An experimental study on the critical heat flux (CHF) has been accomplished for stable low flow of water in a vertical round tube and an annulus near atmospheric pressure (110 kPa) under forced and natural circulation flow condition. CHF data were obtained for water flow in a 0.01m-diameter vertical round tube of variable heated length ($L_h$ = 0.6 m or 0.9m), varying mass flux (0 - 258 kg/㎡s), inlet subcooling (135.8 - 344.8 kJ/kg), inlet throttling (large and no), and flow direction (upward and downdard). The CHF values varied from 21 kW/㎡ for complete bottom blockage to a maximum of 1130 kW/㎡ for a maximum inlet water mass flux of 258 kg/㎡s in the experiments.
The following parametric effects were observed during the round tube experiments :
(1) The CHF increased with the decrease of heated length at the same tube diameter and inlet condition (L/D Effect).
(2) The CHF was somewhat weakly affected by the flow instabilities for upward flow while much more susceptible in case of downward flow. The inlet throttling effect was significant in downward flow experiments.(Instability Effect).
(3) In the natural circulation experiment, the lower CHF values were observed than those of the forced circulation experiment contrary to the findings of Mishima.

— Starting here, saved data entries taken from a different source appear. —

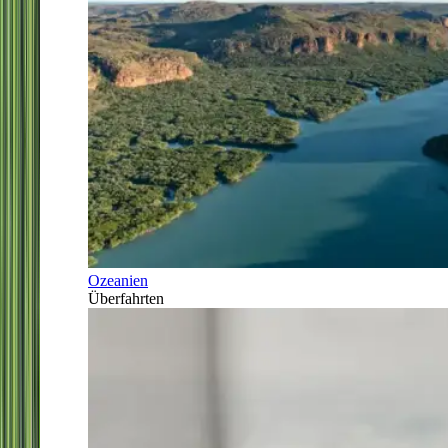
Ozeanien
Überfahrten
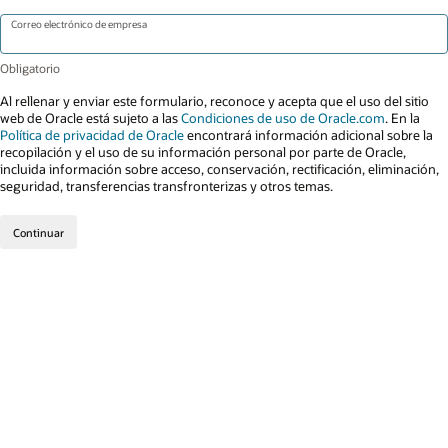
Correo electrónico de empresa
Al rellenar y enviar este formulario, reconoce y acepta que el uso del sitio
web de Oracle está sujeto a las
Condiciones de uso de Oracle.com
. En la
Política de privacidad de Oracle
encontrará información adicional sobre la
recopilación y el uso de su información personal por parte de Oracle,
incluida información sobre acceso, conservación, rectificación, eliminación,
seguridad, transferencias transfronterizas y otros temas.
Continuar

It seems to be related to the flow instability.(Natural Circulation Effect).
Experiments for annulus geometry were performed to assess the possibility of the following rod-bundle experiment and to visualize the flow pattern transition before and at the occurrence of CHF.
Finally, the measured CHF data were compared with predictions by available low pressure and low velocity CHF correlations.